- Start
- Aktualności
- 2020
- Nowa metoda cięcia cesarskiego FAUCS zastosowana!(aktywna)
Nowa metoda cięcia cesarskiego FAUCS zastosowana!
Mniejsze ryzyko powikłań, mniej bólu i szybszy powrót do formy – to zalety nowej metody cięcia cesarskiego FAUCS, zwanej „porodem brzusznym”. 11 marca 2020 r. prof. Marcin Jóźwik wraz z zespołem medycznym z Kliniki Ginekologii, Ginekologii Onkologicznej i Położnictwa samodzielnie przeprowadził poród najnowszą metodą FAUCS. 30-letnia Pacjentka już 4 godziny po zabiegu czuła się bardzo dobrze spacerując po sali. Urodziła zdrowego chłopca. To pierwszy poród Pacjentki.
„Cięcie cesarskie metodą FAUCS zostało opracowane w taki sposób, aby możliwie najmniej inwazyjnie przeprowadzić operację i umożliwić mamie najszybszy powrót do pełnej sprawności” - tłumaczy prof. Marcin Jóźwik – Koordynator Kliniki Ginekologii, Ginekologii Onkologicznej i Położnictwa MSZ. „W tej technice skórę brzucha nacina się poprzecznie, ale głębsze powłoki brzucha nacina się podłużnie, co jest mniej bolesne w przebiegu pooperacyjnym. Jednocześnie założeniem jest nieotwieranie jamy otrzewnowej – macicę nacina się nisko w dolnym odcinku, odsuwając pęcherz moczowy. O ile taka technika operacji zabiera nieco więcej czasu i jest bardziej wymagająca technicznie, niż cięcie cesarskie sposobem Pfannenstiela, o tyle następuje szybszy powrót sprawności matki po cięciu. Pacjentki chodzą i mogą jeść już w kilka godzin po zabiegu.
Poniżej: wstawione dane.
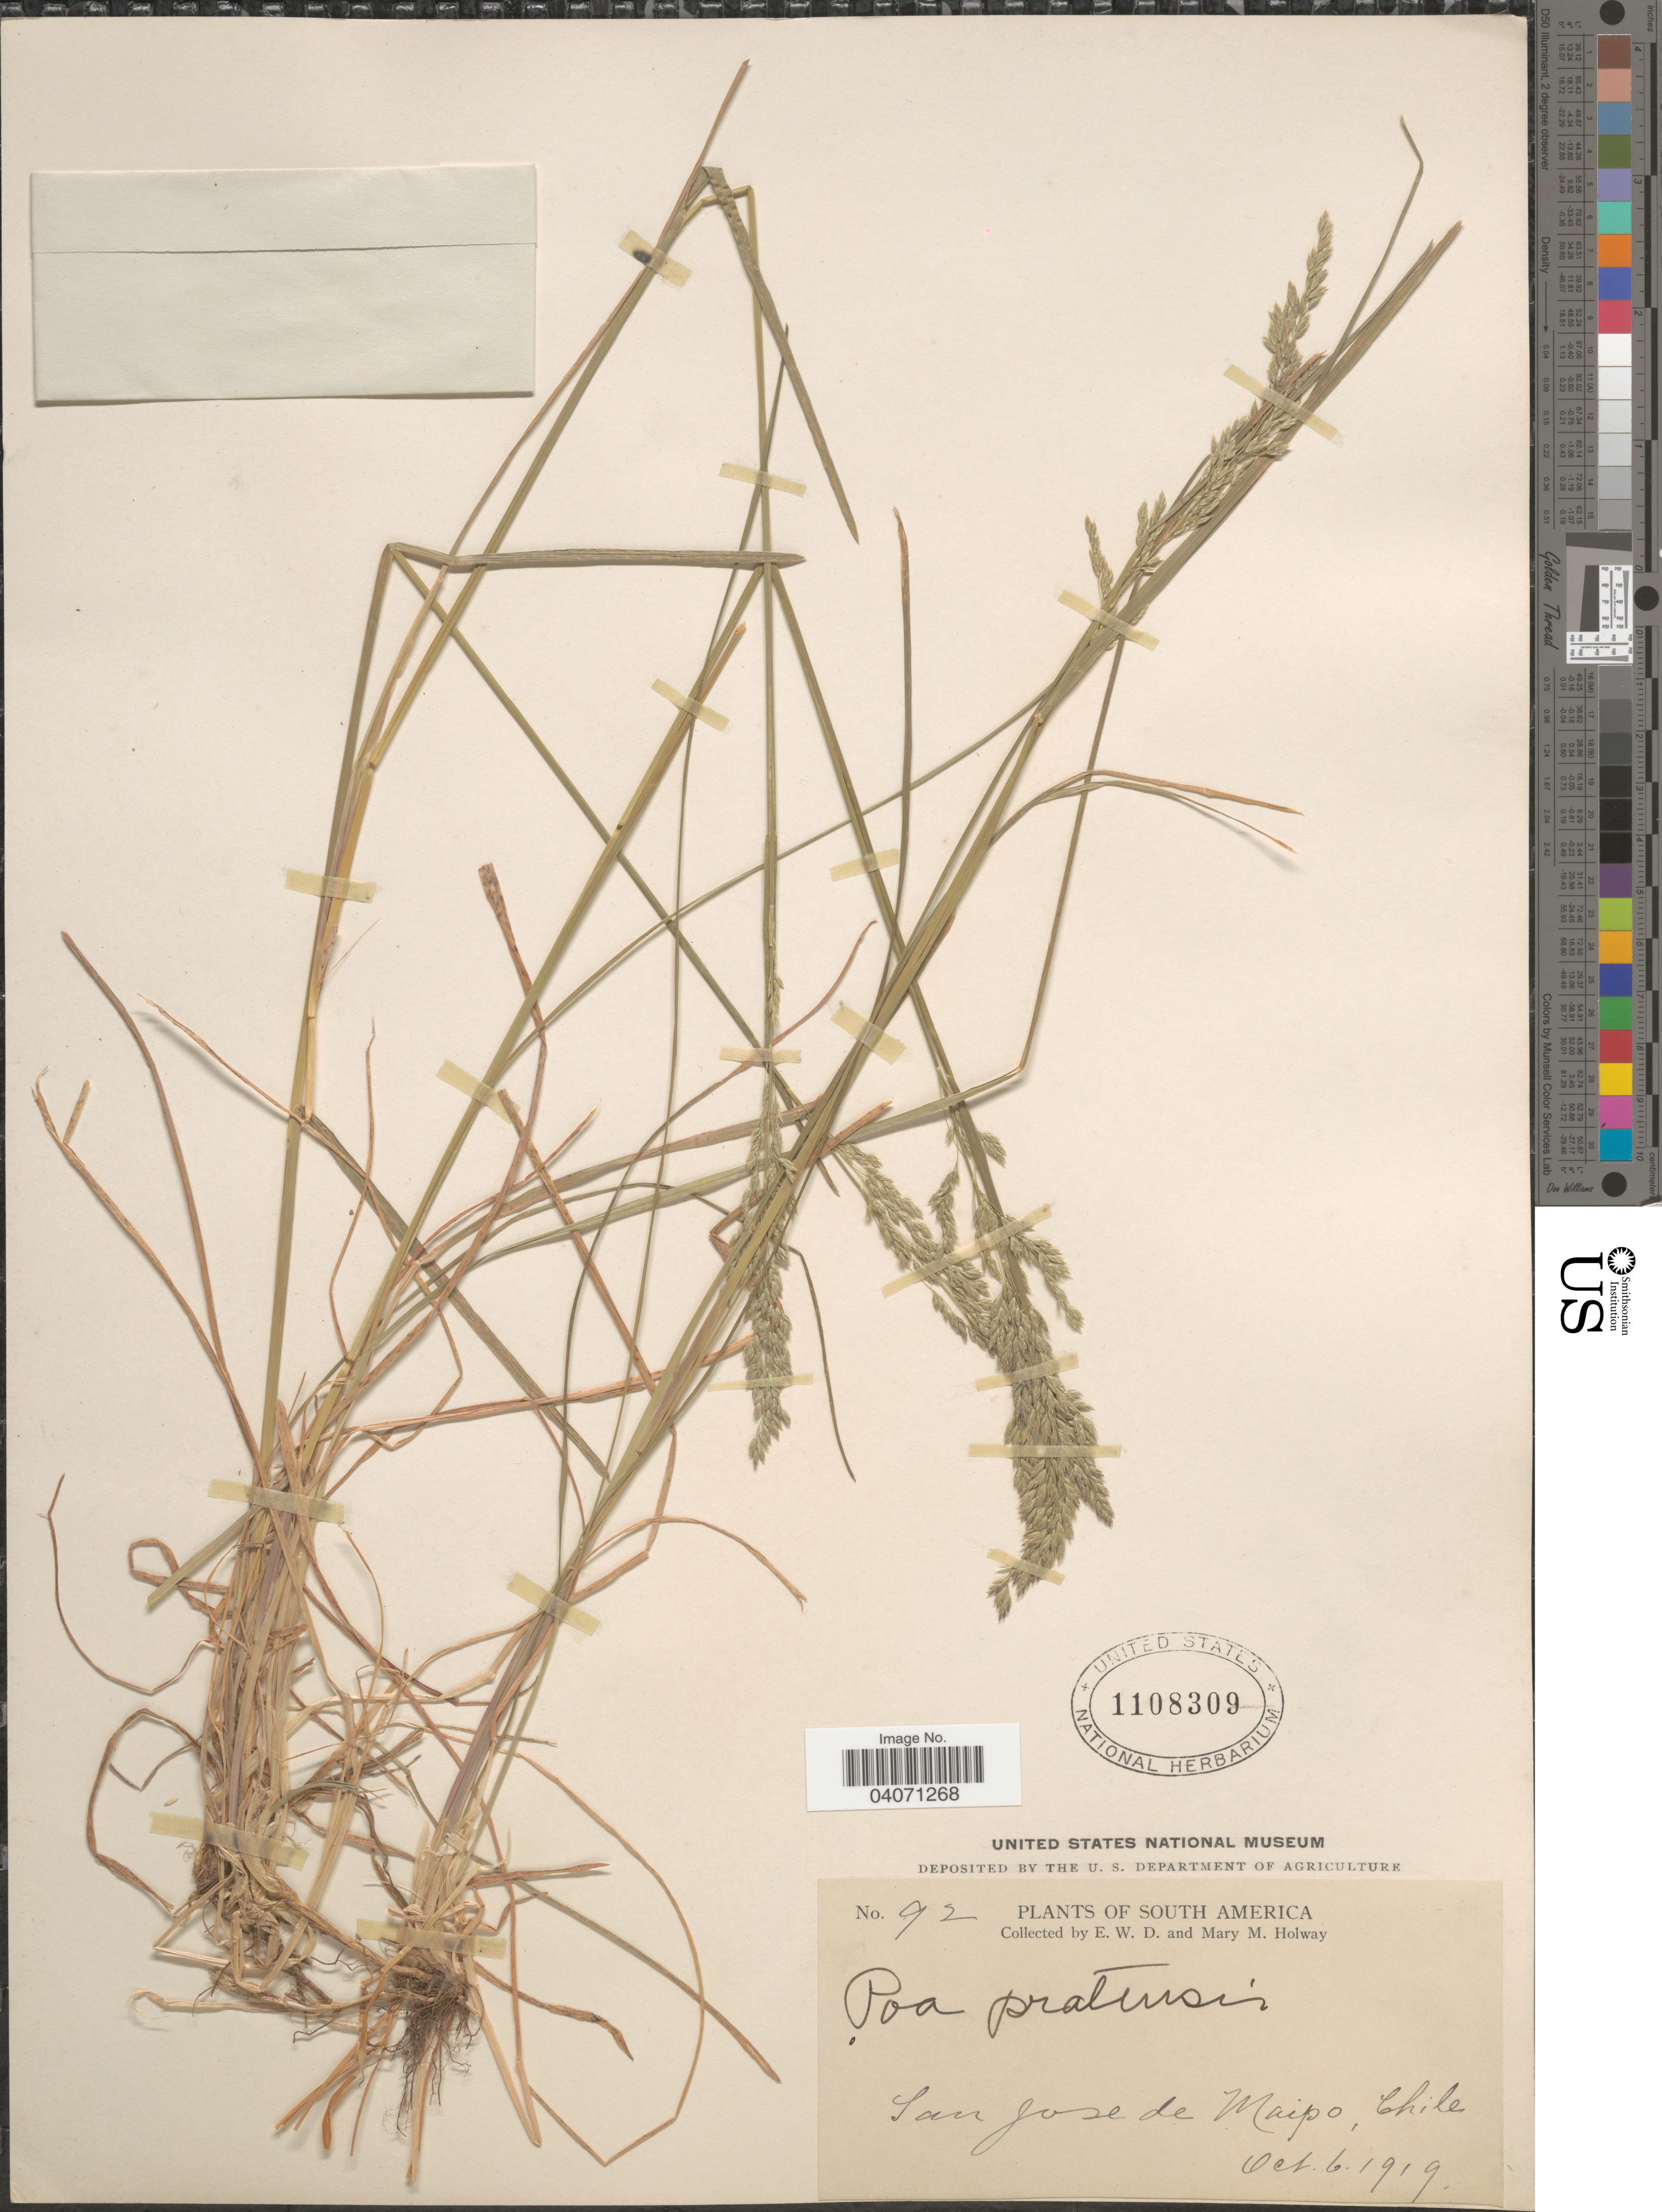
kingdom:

Potrzebne jest też inne, niż przy zwykłym cięciu cesarskim znieczulenie. Rodząca jest aktywnie zaangażowana w poród oddychając w sposób kontrolowany i dozując parcie we współpracy z położną. Ten rodzaj operacji jest dłuższy, niż typowe cięcie cesarskie, dlatego nie jest wskazany u Pacjentek, u których konieczne jest szybkie wydobycie płodu lub szybkie zakończenie ciąży z powodu powikłań” - mówi prof. Marcin Jóźwik.
Metodę FAUCS opracował zespół francuskich i izraelskich położników, który w ubiegły weekend uczył jej olsztyńskich lekarzy.